Lawmakers in Springfield appeared to face up to Illinois’ grim financial realities when they passed the first state budget in three years. The spending plan approved over Gov. Bruce Rauner’s veto does take a few steps to address deepening fiscal woes ignored during years of political stalemate between the governor and Illinois House Speaker Michael Madigan. It brings a measure of relief to state vendors owed $15 billion in unpaid bills, and might stave off a downgrade of Illinois bonds to junk status.
When it comes to the state’s gravest budgetary peril, however, the 2018 budget is another exercise in denial and can-kicking. Legislators did nothing about unfunded state employee pension obligations estimated at $130 billion, an albatross that will surely drag Illinois under unless aggressive action is taken to reduce the shortfall. In fact, the new budget could even enlarge the pension funding sinkhole.
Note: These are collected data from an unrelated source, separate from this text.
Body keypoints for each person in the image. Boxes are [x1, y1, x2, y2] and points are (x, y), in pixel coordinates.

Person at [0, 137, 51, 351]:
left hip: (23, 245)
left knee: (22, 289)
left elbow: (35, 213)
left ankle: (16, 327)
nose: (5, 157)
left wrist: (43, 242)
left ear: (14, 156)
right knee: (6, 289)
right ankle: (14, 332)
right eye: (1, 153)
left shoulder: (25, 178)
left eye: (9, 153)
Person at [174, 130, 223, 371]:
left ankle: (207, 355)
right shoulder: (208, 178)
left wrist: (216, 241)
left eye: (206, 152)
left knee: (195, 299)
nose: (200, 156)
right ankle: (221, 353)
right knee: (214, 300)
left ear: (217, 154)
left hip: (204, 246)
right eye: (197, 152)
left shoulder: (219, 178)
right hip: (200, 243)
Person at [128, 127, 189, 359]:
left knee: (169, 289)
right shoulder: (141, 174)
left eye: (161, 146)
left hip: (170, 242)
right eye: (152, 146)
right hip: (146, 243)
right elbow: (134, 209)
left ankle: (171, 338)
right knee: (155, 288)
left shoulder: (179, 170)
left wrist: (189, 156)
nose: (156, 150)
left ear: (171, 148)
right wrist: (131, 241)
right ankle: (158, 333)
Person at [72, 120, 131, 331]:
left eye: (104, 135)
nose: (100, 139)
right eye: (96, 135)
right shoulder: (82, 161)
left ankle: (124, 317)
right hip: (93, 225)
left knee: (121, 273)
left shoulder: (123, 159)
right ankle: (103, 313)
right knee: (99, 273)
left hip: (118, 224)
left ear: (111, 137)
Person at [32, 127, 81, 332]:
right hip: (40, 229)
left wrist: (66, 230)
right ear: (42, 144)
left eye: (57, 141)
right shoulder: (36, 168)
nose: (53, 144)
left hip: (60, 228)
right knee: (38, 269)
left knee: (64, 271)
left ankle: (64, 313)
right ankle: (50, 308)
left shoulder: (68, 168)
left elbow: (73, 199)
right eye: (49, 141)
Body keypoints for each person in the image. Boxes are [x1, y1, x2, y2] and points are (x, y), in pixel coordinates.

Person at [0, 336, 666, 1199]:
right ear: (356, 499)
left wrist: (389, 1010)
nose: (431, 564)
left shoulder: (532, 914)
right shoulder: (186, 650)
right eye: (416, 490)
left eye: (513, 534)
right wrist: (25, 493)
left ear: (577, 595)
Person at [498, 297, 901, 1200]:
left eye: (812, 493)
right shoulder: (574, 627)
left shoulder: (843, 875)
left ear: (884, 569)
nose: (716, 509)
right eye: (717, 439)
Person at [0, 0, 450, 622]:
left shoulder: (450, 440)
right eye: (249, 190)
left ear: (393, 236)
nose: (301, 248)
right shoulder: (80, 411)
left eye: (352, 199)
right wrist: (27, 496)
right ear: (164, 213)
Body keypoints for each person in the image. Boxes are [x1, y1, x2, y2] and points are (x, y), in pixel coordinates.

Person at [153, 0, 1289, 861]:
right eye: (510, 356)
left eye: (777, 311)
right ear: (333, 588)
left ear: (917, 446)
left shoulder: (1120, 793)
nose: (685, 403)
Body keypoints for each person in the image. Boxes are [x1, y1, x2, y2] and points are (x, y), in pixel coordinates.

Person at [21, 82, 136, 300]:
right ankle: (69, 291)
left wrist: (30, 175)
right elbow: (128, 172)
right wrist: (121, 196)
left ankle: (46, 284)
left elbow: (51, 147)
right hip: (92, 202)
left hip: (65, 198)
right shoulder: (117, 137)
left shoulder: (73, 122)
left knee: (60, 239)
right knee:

State contributions to pension plans will decline $1.5 billion in fiscal 2018, by far the largest single spending cut in the budget. And some $900 million of that reduction reflects wishful thinking about future investment returns at state employee pension funds.
Last year, overseers of the Teacher’s Retirement System and other large state employee retirement funds joined counterparts at public pension systems around the country in reducing assumed investment returns to around 7 percent from unrealistically high levels that prevailed for several years. It was a prudent step, based on actual long-term investment performance and current economic trends.
But it had the unpleasant effect of revealing that Illinois’ pension gap was even larger than previous estimates. A lower assumed rate of return means the pensions need more money now to generate enough investment earnings to cover future pension payments. And that, in turn, means legislators must allocate more current funds to pension contributions, not less.
Less is what the pension funds will get under the new budget, which delays implementation of the more-realistic investment return assumptions. Rather than impose the new rates of return immediately, as they should, lawmakers are phasing them in over five years. This allows them to contribute less while claiming to meet pension funding obligations.
SHARING THE BLAME
Ironically, this is a rare area of agreement between arch-foes Madigan and Rauner. The governor excoriated Madigan’s 32 percent income tax hike, but uttered not a peep about his pension legerdemain. Perhaps that’s because he proposed “smoothing” in reduced rate-of-return assumptions in his own budget blueprint earlier this year.
Thus, both sides share blame for perpetuating pension funding practices that created the massive shortfall in the first place. For years, Illinois failed to make contributions sufficient to fully fund obligations to future retirees. Only recently did the state step up contributions. But now Illinois is taking a step backward. Even in a best-case scenario, smaller contributions will slow the return to pension solvency. And the enormous pension shortfall will grow larger if the rosy return assumptions embraced by our political leaders don’t come true.
Rather than putting Illinois on course to fiscal stability, reducing pension contributions sets the stage for a deeper budget crisis in the future. Meanwhile, the state’s largest financial obligation remains a source of uncertainty hanging over Illinois businesses and taxpayers.
It also may thwart legislators’ efforts to prevent Illinois debt from dropping to junk status. Rating agency Moody’s Investors Service cited a lack of “concrete measures” to address pension underfunding when it put the state’s credit under review after the budget passed. Moody’s realizes what Illinois politicians would rather not acknowledge—state pension obligations can’t be wished away.